THE PROBLEM |
Lines in the listing below that contain the string "Caso" are to be found and copied.

DATA |

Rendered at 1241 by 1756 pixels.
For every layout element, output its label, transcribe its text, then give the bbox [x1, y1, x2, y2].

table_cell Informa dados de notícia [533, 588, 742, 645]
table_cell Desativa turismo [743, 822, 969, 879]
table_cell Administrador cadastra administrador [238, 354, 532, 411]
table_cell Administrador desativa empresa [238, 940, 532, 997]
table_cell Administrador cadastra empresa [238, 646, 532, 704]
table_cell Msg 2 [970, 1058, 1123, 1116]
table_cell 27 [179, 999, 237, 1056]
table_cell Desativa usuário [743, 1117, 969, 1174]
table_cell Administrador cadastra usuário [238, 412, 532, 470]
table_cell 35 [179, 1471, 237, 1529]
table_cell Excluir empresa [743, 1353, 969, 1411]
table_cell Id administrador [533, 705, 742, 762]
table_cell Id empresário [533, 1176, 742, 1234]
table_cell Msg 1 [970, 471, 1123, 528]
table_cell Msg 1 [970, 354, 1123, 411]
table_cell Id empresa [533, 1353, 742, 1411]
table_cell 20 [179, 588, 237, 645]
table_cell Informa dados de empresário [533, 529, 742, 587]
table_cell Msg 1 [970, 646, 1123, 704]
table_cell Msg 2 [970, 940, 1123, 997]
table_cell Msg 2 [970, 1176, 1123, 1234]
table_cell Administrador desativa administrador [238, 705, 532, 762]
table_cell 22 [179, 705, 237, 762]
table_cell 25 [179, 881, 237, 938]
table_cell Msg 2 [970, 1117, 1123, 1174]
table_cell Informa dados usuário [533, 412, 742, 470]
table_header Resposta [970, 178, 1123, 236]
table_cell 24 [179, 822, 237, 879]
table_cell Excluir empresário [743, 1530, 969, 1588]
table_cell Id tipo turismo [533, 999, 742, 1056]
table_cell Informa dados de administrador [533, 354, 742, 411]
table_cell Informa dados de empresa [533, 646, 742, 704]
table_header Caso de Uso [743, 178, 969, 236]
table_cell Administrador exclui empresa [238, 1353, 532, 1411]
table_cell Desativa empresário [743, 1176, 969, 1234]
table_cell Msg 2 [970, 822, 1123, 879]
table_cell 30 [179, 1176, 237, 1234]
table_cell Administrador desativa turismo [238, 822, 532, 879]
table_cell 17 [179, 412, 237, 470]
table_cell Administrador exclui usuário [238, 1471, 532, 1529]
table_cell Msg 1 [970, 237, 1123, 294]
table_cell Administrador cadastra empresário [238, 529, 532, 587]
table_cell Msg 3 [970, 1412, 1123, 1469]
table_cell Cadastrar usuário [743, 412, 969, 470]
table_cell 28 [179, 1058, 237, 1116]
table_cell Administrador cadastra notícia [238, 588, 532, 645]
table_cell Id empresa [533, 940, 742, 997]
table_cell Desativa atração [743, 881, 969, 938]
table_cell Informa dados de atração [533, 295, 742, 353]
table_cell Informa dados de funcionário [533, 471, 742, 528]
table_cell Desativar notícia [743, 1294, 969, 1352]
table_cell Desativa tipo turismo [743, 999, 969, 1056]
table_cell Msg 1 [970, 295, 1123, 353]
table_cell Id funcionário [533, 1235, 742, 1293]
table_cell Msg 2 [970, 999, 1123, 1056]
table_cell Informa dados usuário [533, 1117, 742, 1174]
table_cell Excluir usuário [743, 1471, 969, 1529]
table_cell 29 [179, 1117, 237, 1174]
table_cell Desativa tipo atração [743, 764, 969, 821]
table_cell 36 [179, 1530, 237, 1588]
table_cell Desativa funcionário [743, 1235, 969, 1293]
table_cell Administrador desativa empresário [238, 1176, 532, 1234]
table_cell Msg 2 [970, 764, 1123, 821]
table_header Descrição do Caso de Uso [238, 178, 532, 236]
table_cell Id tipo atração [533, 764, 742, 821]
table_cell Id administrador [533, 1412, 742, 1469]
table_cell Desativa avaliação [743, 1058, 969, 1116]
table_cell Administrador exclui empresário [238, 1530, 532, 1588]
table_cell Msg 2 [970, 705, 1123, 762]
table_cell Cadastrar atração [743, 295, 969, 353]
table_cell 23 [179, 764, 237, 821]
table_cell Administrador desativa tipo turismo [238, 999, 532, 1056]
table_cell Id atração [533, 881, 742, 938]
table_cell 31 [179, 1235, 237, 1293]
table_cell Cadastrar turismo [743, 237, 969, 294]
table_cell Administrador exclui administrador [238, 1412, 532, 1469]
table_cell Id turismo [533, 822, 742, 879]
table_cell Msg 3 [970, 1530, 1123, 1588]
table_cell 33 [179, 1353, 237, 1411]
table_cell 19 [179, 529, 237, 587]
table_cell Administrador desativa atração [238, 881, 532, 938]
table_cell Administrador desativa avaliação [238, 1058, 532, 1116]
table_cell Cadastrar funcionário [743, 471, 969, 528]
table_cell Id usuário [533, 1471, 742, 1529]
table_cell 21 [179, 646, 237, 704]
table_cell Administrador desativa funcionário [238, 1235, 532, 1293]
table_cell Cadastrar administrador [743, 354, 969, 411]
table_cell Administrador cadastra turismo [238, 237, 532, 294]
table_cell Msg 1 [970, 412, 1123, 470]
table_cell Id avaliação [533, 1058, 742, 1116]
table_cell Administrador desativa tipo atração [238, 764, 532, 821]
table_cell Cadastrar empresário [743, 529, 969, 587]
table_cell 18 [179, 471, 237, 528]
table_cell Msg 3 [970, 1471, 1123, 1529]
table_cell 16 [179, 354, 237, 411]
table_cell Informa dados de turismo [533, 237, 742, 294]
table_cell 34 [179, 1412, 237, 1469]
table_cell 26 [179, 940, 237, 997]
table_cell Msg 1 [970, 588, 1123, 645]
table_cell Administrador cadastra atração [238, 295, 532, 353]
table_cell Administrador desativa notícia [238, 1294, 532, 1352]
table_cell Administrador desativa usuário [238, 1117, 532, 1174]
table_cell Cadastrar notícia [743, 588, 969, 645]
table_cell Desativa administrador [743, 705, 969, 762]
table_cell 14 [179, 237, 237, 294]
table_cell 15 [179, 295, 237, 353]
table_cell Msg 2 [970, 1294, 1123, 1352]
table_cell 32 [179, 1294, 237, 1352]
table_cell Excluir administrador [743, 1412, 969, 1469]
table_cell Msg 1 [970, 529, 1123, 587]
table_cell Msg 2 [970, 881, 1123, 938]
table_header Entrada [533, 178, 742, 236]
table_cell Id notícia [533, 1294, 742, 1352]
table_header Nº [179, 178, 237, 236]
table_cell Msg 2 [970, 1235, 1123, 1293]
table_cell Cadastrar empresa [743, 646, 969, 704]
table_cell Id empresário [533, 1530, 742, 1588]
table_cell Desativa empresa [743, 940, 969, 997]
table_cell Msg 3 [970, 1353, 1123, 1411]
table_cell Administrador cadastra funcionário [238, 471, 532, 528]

RESULT OF THE EXERCISE |
table_header Caso de Uso [743, 178, 969, 236]
table_header Descrição do Caso de Uso [238, 178, 532, 236]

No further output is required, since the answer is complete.